Of course he didn’t get any of these calls. You see in addition to changing the mailing address my client had cancelled the parties’ cell phones forcing her husband to take out a new phone contract in just his name with a new number. His creditors were unable to contact him by mail or phone.
Now at this point you would have to assume that this man must be an idiot. He wasn’t getting statements, but he should have known things like the utilities and the mortgage needed to be paid each month. In his defense it must be pointed out that many of his bills were normally automatically deducted from the parties joint bank account and that he was not aware that his wife had shut off the automatic debts before leaving and was going in once a month to remove money from the account so that the balance seemed to go down as it should without the bills actually being paid. What about the bills that were not directly paid by his bank? Shouldn’t he have known that they weren’t being paid? Well, you would think that, but like many people I talk to he needed the physical reminder of a mailed bill each month or he forgot about it. To add to the problem he was under a significant amount of stress due to his wife’s machinations. In the end it took four months before he realized that the bills weren’t being paid and took steps to deal with the problem.

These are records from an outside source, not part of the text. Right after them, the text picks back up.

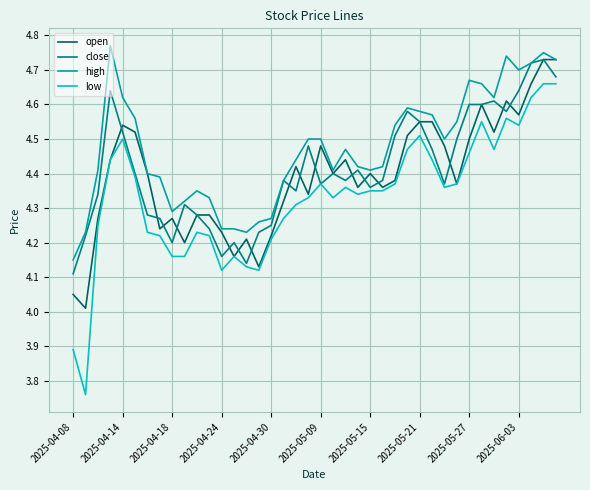

True or false: high and low intersect in this chart.

False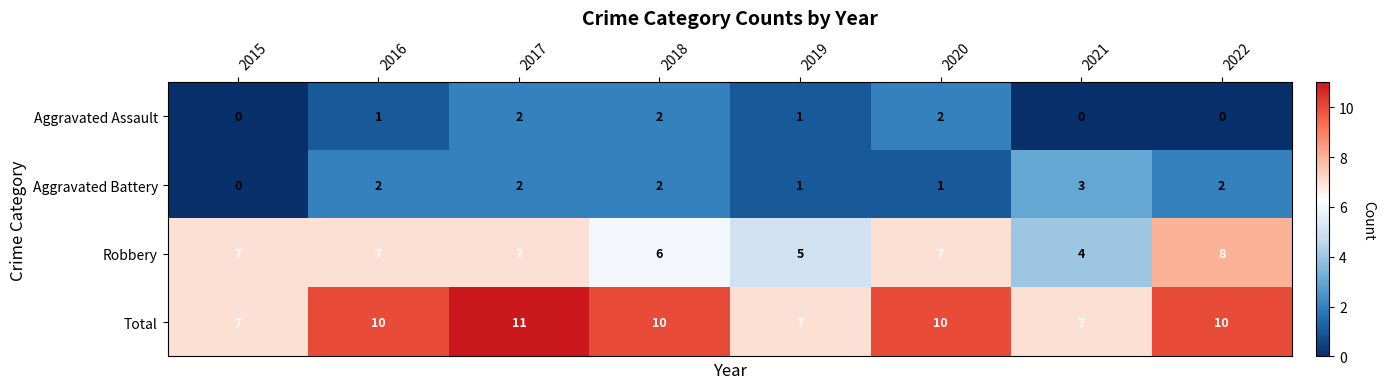

What is the highest value of the Total series?

11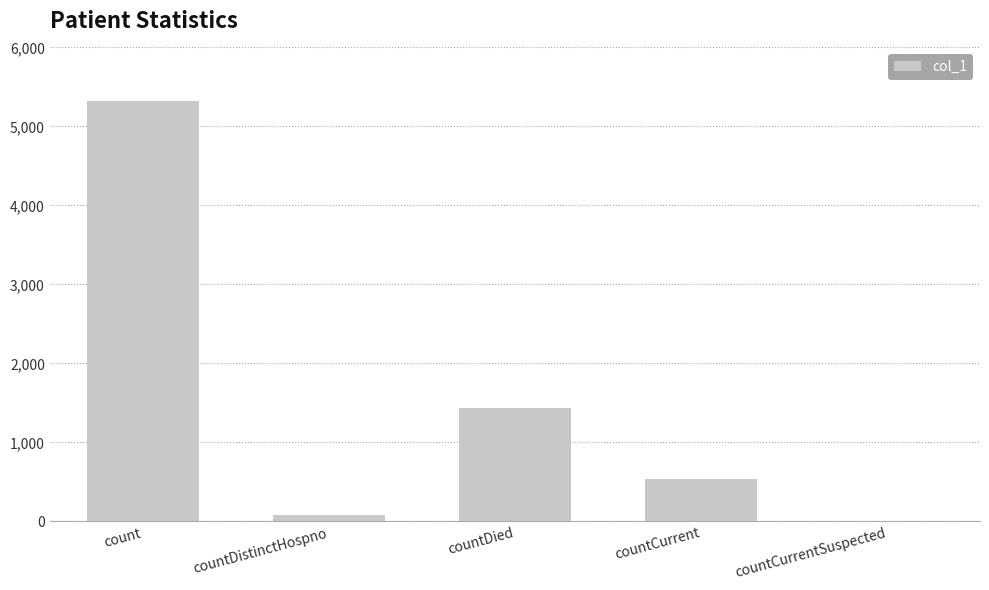

What value does the data have at countDistinctHospno, to the nearest 10?

80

He made a few calls on his new cell phone. He tried to make as many payments as he could. Of course the monthly withdrawals from his account by his wife had sapped his resources so he couldn’t pay everyone but he could start trying. He then went to the post office to correct his address. Then he made a few more calls. One of those was to his wife. He made his accusations and told her how much trouble she was in. She promptly went back down to the post office and filled out a new change of address card once again redirecting his mail and the process started all over again. Over the course of the next year she changed his mailing address at least six times that I know of and is probably still doing it to this day, despite being threatened by officials with the post office and the judge handling her divorce.